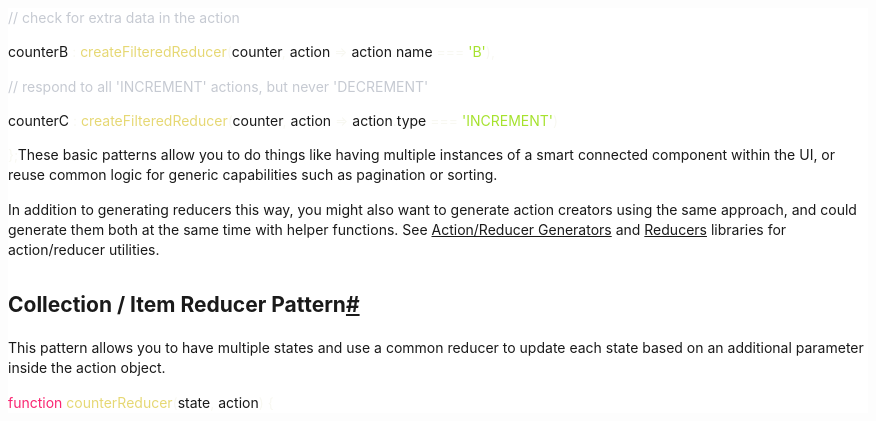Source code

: <span class="token plain"> </span><span class="token comment" style="color: #c6cad2">// check for extra data in the action</span><span class="token plain"></span>

<span class="token plain"> counterB </span><span class="token operator" style="color: #f8f8f2">:</span><span class="token plain"> </span><span class="token function" style="color: #e6d874">createFilteredReducer</span><span class="token punctuation" style="color: #f8f8f2">(</span><span class="token plain">counter</span><span class="token punctuation" style="color: #f8f8f2">,</span><span class="token plain"> </span><span class="token parameter">action</span><span class="token plain"> </span><span class="token arrow operator" style="color: #f8f8f2">=&gt;</span><span class="token plain"> action</span><span class="token punctuation" style="color: #f8f8f2">.</span><span class="token property-access">name</span><span class="token plain"> </span><span class="token operator" style="color: #f8f8f2">===</span><span class="token plain"> </span><span class="token string" style="color: #a6e22e">'B'</span><span class="token punctuation" style="color: #f8f8f2">)</span><span class="token punctuation" style="color: #f8f8f2">,</span><span class="token plain"></span>

<span class="token plain"> </span><span class="token comment" style="color: #c6cad2">// respond to all 'INCREMENT' actions, but never 'DECREMENT'</span><span class="token plain"></span>

<span class="token plain"> counterC </span><span class="token operator" style="color: #f8f8f2">:</span><span class="token plain"> </span><span class="token function" style="color: #e6d874">createFilteredReducer</span><span class="token punctuation" style="color: #f8f8f2">(</span><span class="token plain">counter</span><span class="token punctuation" style="color: #f8f8f2">,</span><span class="token plain"> </span><span class="token parameter">action</span><span class="token plain"> </span><span class="token arrow operator" style="color: #f8f8f2">=&gt;</span><span class="token plain"> action</span><span class="token punctuation" style="color: #f8f8f2">.</span><span class="token property-access">type</span><span class="token plain"> </span><span class="token operator" style="color: #f8f8f2">===</span><span class="token plain"> </span><span class="token string" style="color: #a6e22e">'INCREMENT'</span><span class="token punctuation" style="color: #f8f8f2">)</span><span class="token plain"></span>

<span class="token plain"></span><span class="token punctuation" style="color: #f8f8f2">}</span><span class="token punctuation" style="color: #f8f8f2">;</span>These basic patterns allow you to do things like having multiple instances of a smart connected component within the UI, or reuse common logic for generic capabilities such as pagination or sorting.

In addition to generating reducers this way, you might also want to generate action creators using the same approach, and could generate them both at the same time with helper functions. See [Action/Reducer Generators](../../../github.com/markerikson/redux-ecosystem-links/blob/master/action-reducer-generators.html) and [Reducers](../../../github.com/markerikson/redux-ecosystem-links/blob/master/reducers.html) libraries for action/reducer utilities.

## <span id="collection--item-reducer-pattern" class="anchor enhancedAnchor_2LWZ"></span>Collection / Item Reducer Pattern<a href="#collection--item-reducer-pattern" class="hash-link" title="Direct link to heading">#</a>

This pattern allows you to have multiple states and use a common reducer to update each state based on an additional parameter inside the action object.

<span class="token keyword" style="color: #f92672">function</span><span class="token plain"> </span><span class="token function" style="color: #e6d874">counterReducer</span><span class="token punctuation" style="color: #f8f8f2">(</span><span class="token parameter">state</span><span class="token parameter punctuation" style="color: #f8f8f2">,</span><span class="token parameter"> action</span><span class="token punctuation" style="color: #f8f8f2">)</span><span class="token plain"> </span><span class="token punctuation" style="color: #f8f8f2">{</span><span class="token plain"></span>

---+---

• Task statement: Print the data above exactly; drop every picture.

• Completed task:
Source code

: <span class="token plain"> </span><span class="token comment" style="color: #c6cad2">// check for extra data in the action</span><span class="token plain"></span>

<span class="token plain"> counterB </span><span class="token operator" style="color: #f8f8f2">:</span><span class="token plain"> </span><span class="token function" style="color: #e6d874">createFilteredReducer</span><span class="token punctuation" style="color: #f8f8f2">(</span><span class="token plain">counter</span><span class="token punctuation" style="color: #f8f8f2">,</span><span class="token plain"> </span><span class="token parameter">action</span><span class="token plain"> </span><span class="token arrow operator" style="color: #f8f8f2">=&gt;</span><span class="token plain"> action</span><span class="token punctuation" style="color: #f8f8f2">.</span><span class="token property-access">name</span><span class="token plain"> </span><span class="token operator" style="color: #f8f8f2">===</span><span class="token plain"> </span><span class="token string" style="color: #a6e22e">'B'</span><span class="token punctuation" style="color: #f8f8f2">)</span><span class="token punctuation" style="color: #f8f8f2">,</span><span class="token plain"></span>

<span class="token plain"> </span><span class="token comment" style="color: #c6cad2">// respond to all 'INCREMENT' actions, but never 'DECREMENT'</span><span class="token plain"></span>

<span class="token plain"> counterC </span><span class="token operator" style="color: #f8f8f2">:</span><span class="token plain"> </span><span class="token function" style="color: #e6d874">createFilteredReducer</span><span class="token punctuation" style="color: #f8f8f2">(</span><span class="token plain">counter</span><span class="token punctuation" style="color: #f8f8f2">,</span><span class="token plain"> </span><span class="token parameter">action</span><span class="token plain"> </span><span class="token arrow operator" style="color: #f8f8f2">=&gt;</span><span class="token plain"> action</span><span class="token punctuation" style="color: #f8f8f2">.</span><span class="token property-access">type</span><span class="token plain"> </span><span class="token operator" style="color: #f8f8f2">===</span><span class="token plain"> </span><span class="token string" style="color: #a6e22e">'INCREMENT'</span><span class="token punctuation" style="color: #f8f8f2">)</span><span class="token plain"></span>

<span class="token plain"></span><span class="token punctuation" style="color: #f8f8f2">}</span><span class="token punctuation" style="color: #f8f8f2">;</span>These basic patterns allow you to do things like having multiple instances of a smart connected component within the UI, or reuse common logic for generic capabilities such as pagination or sorting.

In addition to generating reducers this way, you might also want to generate action creators using the same approach, and could generate them both at the same time with helper functions. See [Action/Reducer Generators](../../../github.com/markerikson/redux-ecosystem-links/blob/master/action-reducer-generators.html) and [Reducers](../../../github.com/markerikson/redux-ecosystem-links/blob/master/reducers.html) libraries for action/reducer utilities.

## <span id="collection--item-reducer-pattern" class="anchor enhancedAnchor_2LWZ"></span>Collection / Item Reducer Pattern<a href="#collection--item-reducer-pattern" class="hash-link" title="Direct link to heading">#</a>

This pattern allows you to have multiple states and use a common reducer to update each state based on an additional parameter inside the action object.

<span class="token keyword" style="color: #f92672">function</span><span class="token plain"> </span><span class="token function" style="color: #e6d874">counterReducer</span><span class="token punctuation" style="color: #f8f8f2">(</span><span class="token parameter">state</span><span class="token parameter punctuation" style="color: #f8f8f2">,</span><span class="token parameter"> action</span><span class="token punctuation" style="color: #f8f8f2">)</span><span class="token plain"> </span><span class="token punctuation" style="color: #f8f8f2">{</span><span class="token plain"></span>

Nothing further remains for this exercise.